[STUDY MATERIAL Boundary: Start]

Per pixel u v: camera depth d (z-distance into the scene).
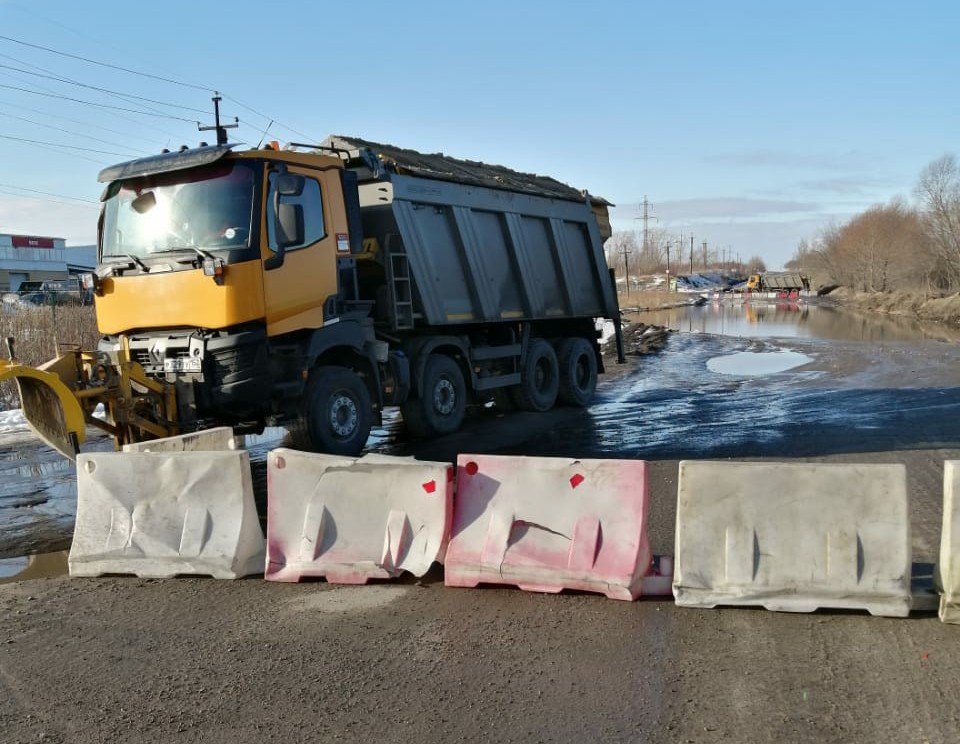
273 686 4.14
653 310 63.44
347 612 5.10
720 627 4.72
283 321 8.43
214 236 8.21
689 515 5.11
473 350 11.97
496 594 5.33
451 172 12.08
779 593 4.93
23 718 3.88
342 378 9.16
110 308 8.58
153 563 5.84
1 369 7.04
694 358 23.12
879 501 4.89
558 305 14.05
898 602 4.78
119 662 4.48
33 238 72.69
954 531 4.72
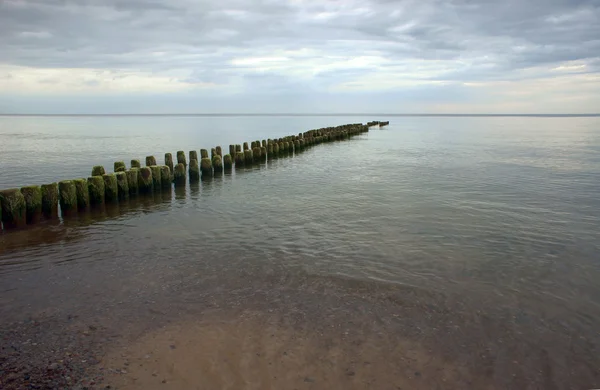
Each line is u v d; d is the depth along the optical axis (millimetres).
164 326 5461
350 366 4602
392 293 6422
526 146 34281
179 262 7801
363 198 13352
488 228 9914
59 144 37219
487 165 21766
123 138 46156
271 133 57000
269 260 7844
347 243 8812
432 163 22672
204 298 6281
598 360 4797
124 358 4742
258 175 18422
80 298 6340
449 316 5738
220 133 57125
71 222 10648
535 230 9758
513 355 4871
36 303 6184
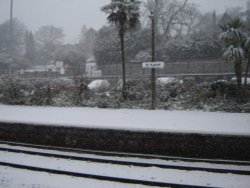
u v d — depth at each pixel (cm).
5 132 1016
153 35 1185
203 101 1334
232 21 1445
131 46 3975
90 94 1472
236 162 731
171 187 611
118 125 879
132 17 1422
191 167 700
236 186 607
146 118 1002
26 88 1627
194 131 793
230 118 974
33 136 970
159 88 1443
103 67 3622
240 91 1343
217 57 3534
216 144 777
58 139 930
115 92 1528
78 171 699
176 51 3738
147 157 794
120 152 850
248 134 755
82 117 1041
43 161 789
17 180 659
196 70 3244
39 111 1209
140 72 3378
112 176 657
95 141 883
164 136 816
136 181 632
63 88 1577
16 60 5428
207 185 611
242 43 1405
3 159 812
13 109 1285
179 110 1202
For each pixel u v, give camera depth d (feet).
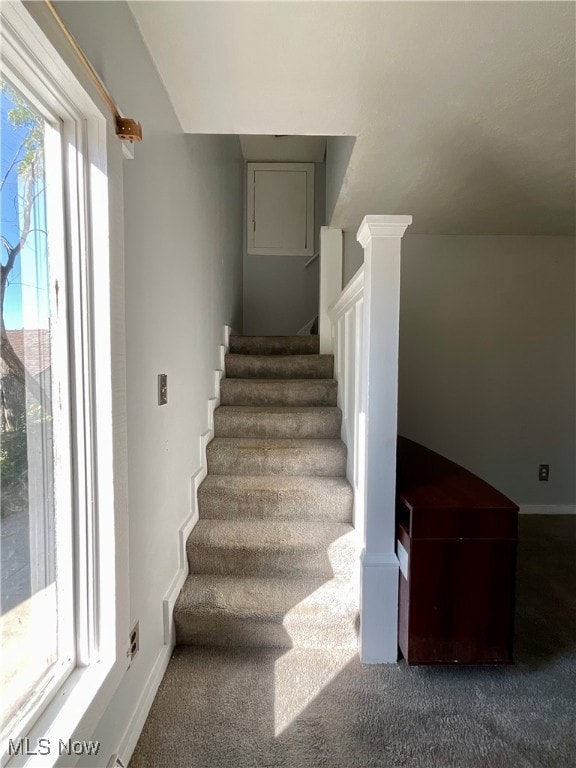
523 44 3.82
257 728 4.11
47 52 2.30
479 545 4.71
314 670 4.87
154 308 4.42
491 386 10.14
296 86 4.52
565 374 10.16
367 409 4.96
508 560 4.71
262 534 6.00
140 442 4.03
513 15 3.49
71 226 2.96
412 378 10.09
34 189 2.72
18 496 2.64
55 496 3.01
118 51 3.39
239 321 12.44
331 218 9.12
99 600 3.20
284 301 13.47
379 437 4.95
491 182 6.95
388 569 4.94
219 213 8.85
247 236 13.38
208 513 6.51
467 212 8.39
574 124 5.19
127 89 3.59
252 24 3.66
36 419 2.79
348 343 7.14
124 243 3.49
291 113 5.06
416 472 5.98
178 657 5.04
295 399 8.64
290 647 5.21
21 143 2.58
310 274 13.41
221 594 5.38
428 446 10.18
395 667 4.93
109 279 3.04
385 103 4.80
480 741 4.01
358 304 6.04
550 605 6.31
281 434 7.89
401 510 5.20
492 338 10.07
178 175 5.35
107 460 3.14
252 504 6.46
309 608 5.21
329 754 3.87
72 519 3.11
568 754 3.89
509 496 10.30
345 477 7.05
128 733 3.77
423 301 9.98
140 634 4.08
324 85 4.48
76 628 3.17
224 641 5.21
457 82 4.40
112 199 3.05
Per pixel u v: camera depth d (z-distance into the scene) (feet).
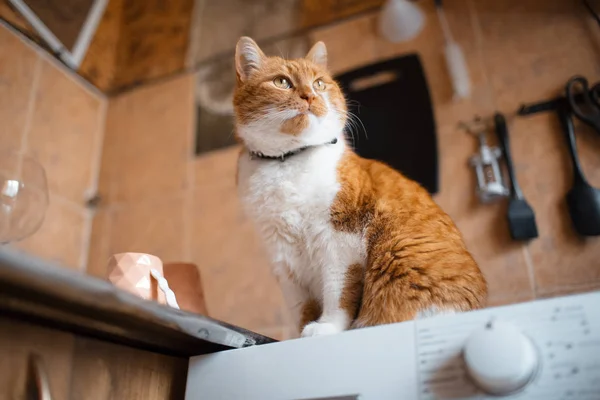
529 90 4.87
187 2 7.20
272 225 3.76
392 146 5.14
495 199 4.62
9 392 2.06
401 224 3.43
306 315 3.84
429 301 3.08
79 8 6.75
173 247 5.94
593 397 1.87
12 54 5.77
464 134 4.97
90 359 2.42
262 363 2.58
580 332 1.99
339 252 3.50
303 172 3.70
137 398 2.61
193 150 6.33
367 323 3.21
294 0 6.42
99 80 7.04
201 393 2.67
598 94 4.46
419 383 2.19
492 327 2.10
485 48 5.21
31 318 2.17
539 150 4.63
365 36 5.83
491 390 2.03
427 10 5.60
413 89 5.31
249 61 4.29
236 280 5.51
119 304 2.17
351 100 5.47
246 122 4.01
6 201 3.49
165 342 2.63
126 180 6.55
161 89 6.87
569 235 4.28
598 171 4.33
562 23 4.95
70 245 6.10
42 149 5.96
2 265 1.76
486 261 4.48
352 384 2.32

[STUDY MATERIAL Boundary: End]

**AIM OF THE EXERCISE:**
Write out the whole listing exactly as it appears, and omit the pictures.

**TASK OUTPUT:**
Per pixel u v: camera depth d (z-distance into the scene).
273 686 4.14
653 310 63.44
347 612 5.10
720 627 4.72
283 321 8.43
214 236 8.21
689 515 5.11
473 350 11.97
496 594 5.33
451 172 12.08
779 593 4.93
23 718 3.88
342 378 9.16
110 308 8.58
153 563 5.84
1 369 7.04
694 358 23.12
879 501 4.89
558 305 14.05
898 602 4.78
119 662 4.48
33 238 72.69
954 531 4.72
Each line is u v d; d is the depth along the optical axis (millimetres).
164 326 5461
350 366 4602
392 293 6422
526 146 34281
179 262 7801
363 198 13352
488 228 9914
59 144 37219
487 165 21766
123 138 46156
271 133 57000
269 260 7844
347 243 8812
432 163 22672
204 298 6281
598 360 4797
124 358 4742
258 175 18422
80 298 6340
449 316 5738
220 133 57125
71 222 10648
535 230 9758
513 355 4871
36 303 6184
u v d — depth at each pixel (cm).
5 132 1016
153 35 1185
203 101 1334
232 21 1445
131 46 3975
90 94 1472
236 162 731
171 187 611
118 125 879
132 17 1422
191 167 700
236 186 607
146 118 1002
26 88 1627
194 131 793
230 118 974
33 136 970
159 88 1443
103 67 3622
240 91 1343
217 57 3534
216 144 777
58 139 930
115 92 1528
78 171 699
176 51 3738
147 157 794
120 152 850
248 134 755
82 117 1041
43 161 789
17 180 659
196 70 3244
39 111 1209
140 72 3378
112 176 657
95 141 883
164 136 816
136 181 632
63 88 1577
16 60 5428
207 185 611
242 43 1405
3 159 812
13 109 1285
179 110 1202
For each pixel u v, give camera depth d (feet).
523 44 3.82
257 728 4.11
47 52 2.30
479 545 4.71
314 670 4.87
154 308 4.42
491 386 10.14
296 86 4.52
565 374 10.16
367 409 4.96
508 560 4.71
262 534 6.00
140 442 4.03
513 15 3.49
71 226 2.96
412 378 10.09
34 189 2.72
18 496 2.64
55 496 3.01
118 51 3.39
239 321 12.44
331 218 9.12
99 600 3.20
284 301 13.47
379 437 4.95
491 182 6.95
388 569 4.94
219 213 8.85
247 236 13.38
208 513 6.51
467 212 8.39
574 124 5.19
127 89 3.59
252 24 3.66
36 419 2.79
348 343 7.14
124 243 3.49
291 113 5.06
416 472 5.98
178 657 5.04
295 399 8.64
290 647 5.21
21 143 2.58
310 274 13.41
221 594 5.38
428 446 10.18
395 667 4.93
109 279 3.04
385 103 4.80
480 741 4.01
358 304 6.04
550 605 6.31
281 434 7.89
401 510 5.20
492 338 10.07
178 175 5.35
107 460 3.14
252 504 6.46
309 608 5.21
329 754 3.87
72 519 3.11
568 754 3.89
509 496 10.30
345 477 7.05
128 733 3.77
423 301 9.98
140 634 4.08
324 85 4.48
76 628 3.17
224 641 5.21
457 82 4.40
112 199 3.05
Per pixel u v: camera depth d (z-distance into the scene) (feet).
529 90 4.87
187 2 7.20
272 225 3.76
392 146 5.14
495 199 4.62
9 392 2.06
401 224 3.43
306 315 3.84
429 301 3.08
79 8 6.75
173 247 5.94
593 397 1.87
12 54 5.77
464 134 4.97
90 359 2.42
262 363 2.58
580 332 1.99
339 252 3.50
303 172 3.70
137 398 2.61
193 150 6.33
367 323 3.21
294 0 6.42
99 80 7.04
201 393 2.67
598 94 4.46
419 383 2.19
492 327 2.10
485 48 5.21
31 318 2.17
539 150 4.63
365 36 5.83
491 390 2.03
427 10 5.60
413 89 5.31
249 61 4.29
236 280 5.51
119 304 2.17
351 100 5.47
246 122 4.01
6 201 3.49
165 342 2.63
126 180 6.55
161 89 6.87
569 235 4.28
598 171 4.33
562 23 4.95
70 245 6.10
42 149 5.96
2 265 1.76
486 261 4.48
352 384 2.32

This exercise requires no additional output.